Back at the office in California there would occasionally emerge an uncomfortable conversation about the possibility of our technology being pirated. But such concerns inevitably gave way to two assumptions—one, that the China market was too lucrative to ignore (greed), and two, that we would always be able to stay ahead of any would-be Chinese competitor because we had American Innovation™ on our side (hubris).
I imagine similar conversations have taken place in board rooms across the country over the past several decades. However, slowly but surely, China went from manufacturing widgets to dominating production of smart phones, pharmaceutical ingredients (including opiates, which killed over 50,000 Americans in 2019), and steel. China is far and away the biggest producer of lithium ion batteries, without which there is no electric car industry. We were caught with our pants down by the Covid-19 pandemic in part because Chinese factories produce the vast majority of our personal protective equipment (masks, gloves, gowns, etc). We allowed ourselves to become reliant on a hostile foreign power for the products on which our country runs. Why? As above, greed and hubris.

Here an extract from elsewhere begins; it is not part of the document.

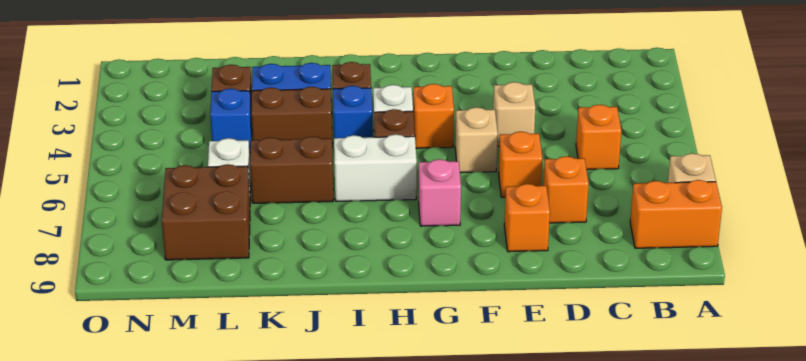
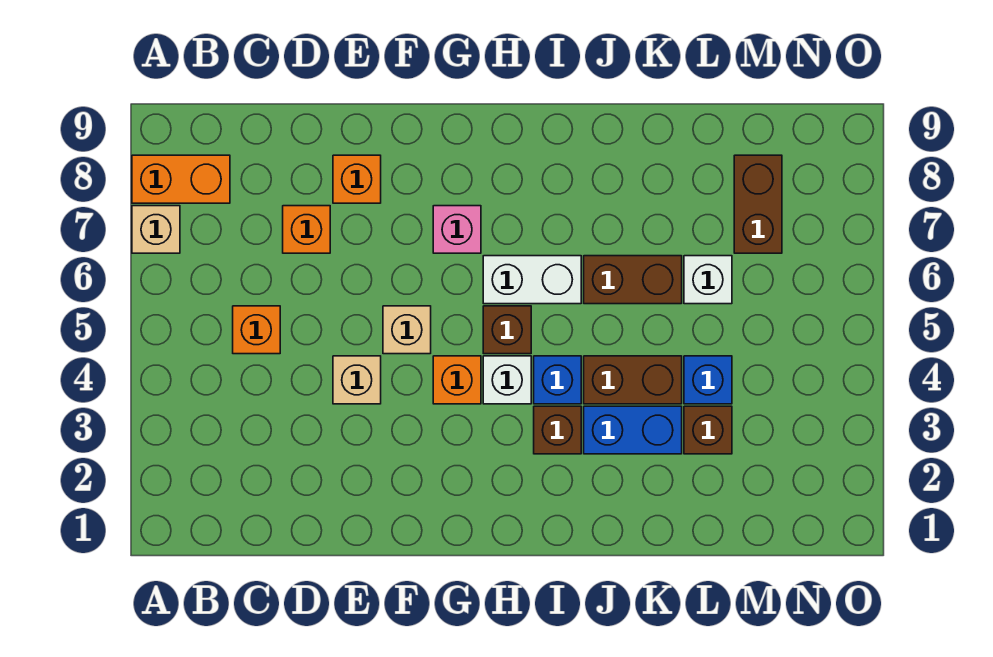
orange 1x1 brick [498,131,543,197] -> none
brown 2x2 brick [162,164,250,260] -> brown 1x2 brick [734,155,782,253]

Not long ago, it was normal to see articles from reputable outlets hypothesizing about why China can’t innovate. Yet in the past decade, China has produced one of the world’s most popular social media applications, grown one of the largest digital finance companies (Ant Financial’s IPO would have been valued at a record-setting $313 billion had it not been kneecapped by the government), and cornered the drone market.
The fact that Trump was elected in the first place, largely because of a disillusioned white working class, is a testament to the havoc China had already wrought on the American manufacturing sector. Russia never has and never will constitute such an economic threat to US.
China is the only credible challenger to American dominance in the 21st century.
And so I’ve grown tired of hearing America’s politicians and political elite to talk ad nauseam about the Russia threat.
It baffles me to hear Nancy Pelosi & Hillary Clinton, two of the most powerful women in America, call for a repeat of the Mueller Investigation, as if Russia was somehow behind the January 6th Capitol riot. After all, in their eyes, with Donald Trump, “all roads lead to Putin.”
It baffled me in mid 2019 to hear candidate Joe Biden proclaiming that China could never “eat our lunch.” Despite Biden’s toughening rhetoric towards Chinese dictator Xi Jinping (“this is a guy who is a thug”), he has taken actions, such as suspending a Trump-era executive order banning the use of Chinese products in America’s power grid, that belie a sense of overconfidence in America’s ability to outcompete China.
Russia is a threat, yes, but it’s a joke to say it constitutes our greatest threat. When Chinese officialdom outwardly says that “the time for China’s rise has come” and exhorts members of the country’s security forces to prepare for a “long protracted battle” with the US, I take note. Everybody should take note.
A future in which Russia displaces us simply isn’t in the cards. A future in which China does so is eminently possible, if not likely, given the current trajectory.
So it’s time to stop exaggerating the Russia threat while minimizing the threat that China poses. To do so is to reveal a belief, couched in white supremacy, that America couldn’t possibly be seconded by an Asian competitor.
Great article. I love the objective non left or right Taint...
Well said. I am concerning elite knew it but not speak it also link to greedy and hubris. Because they need China market and their family needs china wealth as well. They betrayed this country.